Chadourne & associés

Excellente nouvelle pour les trop rares amateurs de Louis Chadourne (et de son frère Marc), Une Association »Les Amis de Chadourne » vient de voir le jour sous l’impulsion de sa petite-fille Lilith Pittman-Chadourne et elle prévoit d’organiser des manifestations comme des marches-lectures, conférences et expositions. La résidence d’été des Chadourne à Cublac, en Corrèze, pourrait devenir une Maison des écrivains-voyageurs. Bref les projets ne manquent pas qui permettront aux Limousins de réentendre parler de ces deux auteurs et notamment de Louis que nous tenons pour une des plus grandes plumes du début du XX° siècle, inexplicablement tenu à l’écart de la reconnaissance.
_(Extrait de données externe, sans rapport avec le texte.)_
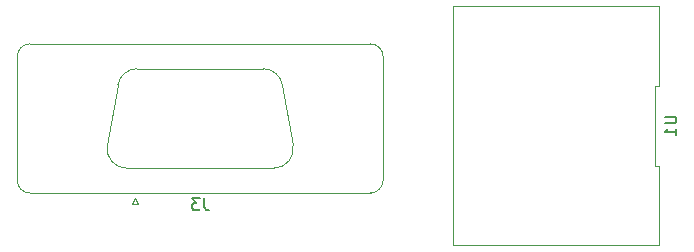
<source format=gbo>
G04 #@! TF.GenerationSoftware,KiCad,Pcbnew,(5.1.5-0)*
G04 #@! TF.CreationDate,2021-01-24T14:42:45-07:00*
G04 #@! TF.ProjectId,back_v3,6261636b-5f76-4332-9e6b-696361645f70,rev?*
G04 #@! TF.SameCoordinates,Original*
G04 #@! TF.FileFunction,Legend,Bot*
G04 #@! TF.FilePolarity,Positive*
%FSLAX46Y46*%
G04 Gerber Fmt 4.6, Leading zero omitted, Abs format (unit mm)*
G04 Created by KiCad (PCBNEW (5.1.5-0)) date 2021-01-24 14:42:45*
%MOMM*%
%LPD*%
G04 APERTURE LIST*
%ADD10C,0.120000*%
%ADD11C,0.150000*%
G04 APERTURE END LIST*
D10*
X173420000Y-114573333D02*
X173420000Y-121320000D01*
X173060000Y-114573333D02*
X173420000Y-114573333D01*
X173060000Y-107826667D02*
X173060000Y-114573333D01*
X173420000Y-107826667D02*
X173060000Y-107826667D01*
X173420000Y-101080000D02*
X173420000Y-107826667D01*
X155980000Y-101080000D02*
X173420000Y-101080000D01*
X155980000Y-121320000D02*
X155980000Y-101080000D01*
X173420000Y-121320000D02*
X155980000Y-121320000D01*
X126673530Y-112841744D02*
X127572798Y-107741744D01*
X142406470Y-112841744D02*
X141507202Y-107741744D01*
X129207579Y-106370000D02*
X139872421Y-106370000D01*
X128308311Y-114790000D02*
X140771689Y-114790000D01*
X129000000Y-117351325D02*
X128750000Y-117784338D01*
X129250000Y-117784338D02*
X129000000Y-117351325D01*
X128750000Y-117784338D02*
X129250000Y-117784338D01*
X119055000Y-105330000D02*
X119055000Y-115830000D01*
X148965000Y-104270000D02*
X120115000Y-104270000D01*
X150025000Y-115830000D02*
X150025000Y-105330000D01*
X120115000Y-116890000D02*
X148965000Y-116890000D01*
X141507202Y-107741744D02*
G75*
G03X139872421Y-106370000I-1634781J-288256D01*
G01*
X127572798Y-107741744D02*
G75*
G02X129207579Y-106370000I1634781J-288256D01*
G01*
X142406470Y-112841744D02*
G75*
G02X140771689Y-114790000I-1634781J-288256D01*
G01*
X126673530Y-112841744D02*
G75*
G03X128308311Y-114790000I1634781J-288256D01*
G01*
X148965000Y-104270000D02*
G75*
G02X150025000Y-105330000I0J-1060000D01*
G01*
X120115000Y-104270000D02*
G75*
G03X119055000Y-105330000I0J-1060000D01*
G01*
X150025000Y-115830000D02*
G75*
G02X148965000Y-116890000I-1060000J0D01*
G01*
X120115000Y-116890000D02*
G75*
G02X119055000Y-115830000I0J1060000D01*
G01*
D11*
X173872380Y-110438095D02*
X174681904Y-110438095D01*
X174777142Y-110485714D01*
X174824761Y-110533333D01*
X174872380Y-110628571D01*
X174872380Y-110819047D01*
X174824761Y-110914285D01*
X174777142Y-110961904D01*
X174681904Y-111009523D01*
X173872380Y-111009523D01*
X174872380Y-112009523D02*
X174872380Y-111438095D01*
X174872380Y-111723809D02*
X173872380Y-111723809D01*
X174015238Y-111628571D01*
X174110476Y-111533333D01*
X174158095Y-111438095D01*
X134873333Y-117342380D02*
X134873333Y-118056666D01*
X134920952Y-118199523D01*
X135016190Y-118294761D01*
X135159047Y-118342380D01*
X135254285Y-118342380D01*
X134492380Y-117342380D02*
X133873333Y-117342380D01*
X134206666Y-117723333D01*
X134063809Y-117723333D01*
X133968571Y-117770952D01*
X133920952Y-117818571D01*
X133873333Y-117913809D01*
X133873333Y-118151904D01*
X133920952Y-118247142D01*
X133968571Y-118294761D01*
X134063809Y-118342380D01*
X134349523Y-118342380D01*
X134444761Y-118294761D01*
X134492380Y-118247142D01*
M02*

</source>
A notre catalogue, l’un de nos plus anciens titres, le recueil Le Conquérant du dernier jour est toujours disponible, et à un prix défiant toute concurrence (5 € 10). Une belle manière d’entrer dans l’œuvre de ce Briviste de haute qualité. Tous nos vœux donc à cette nouvelle association et notre salut sur ses honorables descendants.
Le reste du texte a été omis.